Saturday, February 21, 2026

Segregation, Misunderstood: In Defence of Clause 7(d) of the 2026 UGC Regulations

Introduction

The Supreme Court (“Court”), in its interim order staying the University Grants Commission (Promotion of Equity in Higher Education Institutions) Regulations, 2026 (“2026 Regulations”), framed five “substantial questions of law”, including - among others - whether the inclusion of the expression “segregation” in Clause 7(d) could amount to a “separate yet equal” classification infringing constitutional guarantees of equality and fraternity. 

Notably, Clause 7(d) was not, at least on the record, a focus of the petitioner’s challenge. The concern appears to have been raised by the Court suo moto.

The Anxiety with “Segregation”

“Segregation”, in its most basic sense, denotes the enforced separation of groups within shared civic, social, or institutional spaces on the basis of race, sex, or religion. With time, it has come to describe a structured system of hierarchy where separation is backed by law, justified by claims of difference, and sustained through material inequality. 

In the United States, the doctrine of “separate but equal” was crystallised in Plessy v. Ferguson, wherein state-mandated racial segregation was upheld on the fiction that formal parity of facilities satisfied the Equal Protection Clause. The result was the Jim Crow regime, which produced racially divided schools, transport, housing, and public accommodations - all nominally equal yet systematically unequal in resources, access, and dignity. Nearly six decades later, when the U.S. Supreme Court reversed course in Brown v. Board of Education, it did so on the insight that enforced separation in public education was inherently unequal because it generated stigma and stamped Black children with a badge of inferiority. 

And so, the Court’s anxiety is, to be fair, understandable. The semantic charge the term carries has accrued through repeated association with systems that converted separation into hierarchy. The question, however, is whether that historical memory should control interpretation when the word appears within a materially different regulatory design.

In Defence of Clause 7(d)

Clause 7(d) of the 2026 Regulations provides:

“Higher Education Institutions shall ensure that any selection, segregation, or allocation for the purpose of hostels, classrooms, mentorship groups, or any other academic purposes is transparent, fair, and non-discriminatory.”

Properly read, Clause 7(d) appears to be neither an authorisation of segregation nor a flirtation with “separate yet equal.” It is a safeguard simpliciter. The provision states that any “selection, segregation, or allocation” for hostels, classrooms, mentorship groups, or other academic purposes must be “transparent, fair, and non-discriminatory.” The operative word is not separation, but discipline in the face of being transparent and without prejudice or bias. The clause recognises that higher education institutions inevitably organise students across space (eg. rooms are allotted, mentorship cohorts assembled, etc) and insists that such organisation must not reproduce prohibited hierarchies.
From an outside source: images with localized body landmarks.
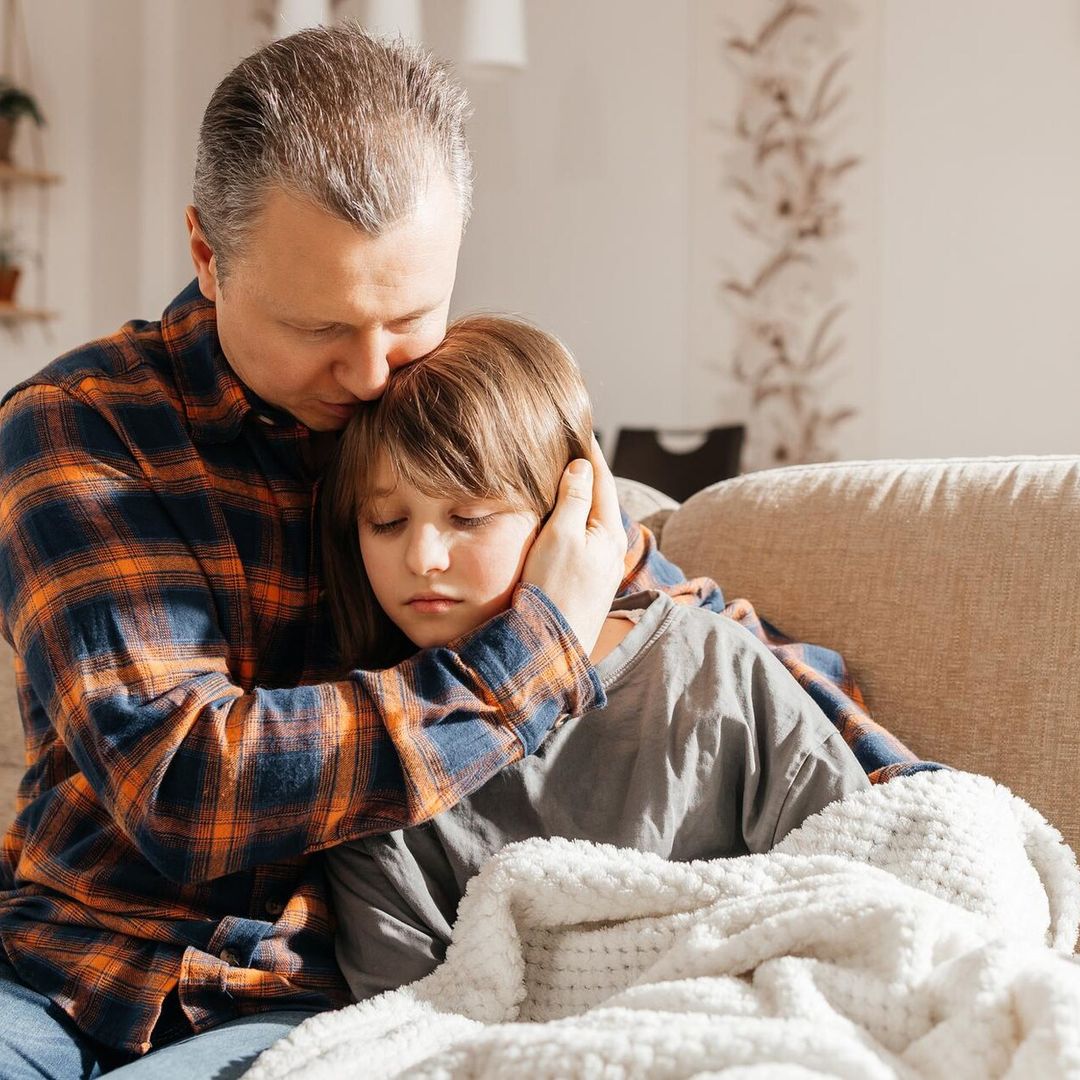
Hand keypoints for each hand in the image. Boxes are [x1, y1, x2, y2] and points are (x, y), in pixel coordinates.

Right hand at [522, 437, 626, 653]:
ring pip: (591, 521)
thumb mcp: (561, 537)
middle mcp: (610, 549)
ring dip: (580, 497)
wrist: (552, 648)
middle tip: (573, 446)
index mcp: (608, 532)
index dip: (590, 454)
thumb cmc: (554, 590)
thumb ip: (573, 499)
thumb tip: (583, 466)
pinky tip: (561, 519)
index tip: (580, 428)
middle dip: (588, 473)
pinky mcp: (586, 582)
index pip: (602, 481)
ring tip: (566, 475)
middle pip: (600, 500)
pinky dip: (573, 520)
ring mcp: (599, 568)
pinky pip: (582, 539)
The inclusion of the word “segregation” does not create a new power. It acknowledges an existing institutional reality wherein students are sorted, clustered, and allocated for multiple reasons, which can sometimes, very well just be logistical. In a caste-stratified society, these processes might not always be neutral. Spatial arrangements can reflect and entrench social divisions even in the absence of explicit intent. Hostel allotments, informal grouping practices, or mentorship allocations may inadvertently track social background. Clause 7(d) brings these practices within the ambit of an equality review. It renders them visible and therefore regulable.

And thus, to conflate this with the logic of “separate but equal” is to overlook the difference between enforced separation as an instrument of domination and regulated allocation as an administrative necessity. In the former, the state mandates classification on prohibited grounds. In the latter, institutions perform ordinary organisational functions, now subject to equality constraints. 

The clause reflects an anti-subordination impulse. It recognises that equality in educational institutions cannot be confined to admissions and examinations; it must extend to how institutional space is structured. If spatial organisation becomes a vehicle for isolation or exclusion, the promise of equal participation is hollowed out. By placing allocation practices under an explicit equality obligation, Clause 7(d) seeks to prevent precisely that outcome.

A Brief Endnote

The validity of Clause 7(d) ultimately turns on the method of judicial approach. If adjudication proceeds by isolating historically charged text from the design and objective of the Regulations, it risks converting memory into reflex. But if it proceeds by examining structure, purpose, and social context, the analysis shall look markedly different. Clause 7(d) neither mandates separation nor legitimises hierarchy – it subjects allocation to equality discipline. That is not a regression into “separate but equal,” but an attempt (and a rather modest one) to ensure that the organisation of space within universities does not replicate entrenched social divisions.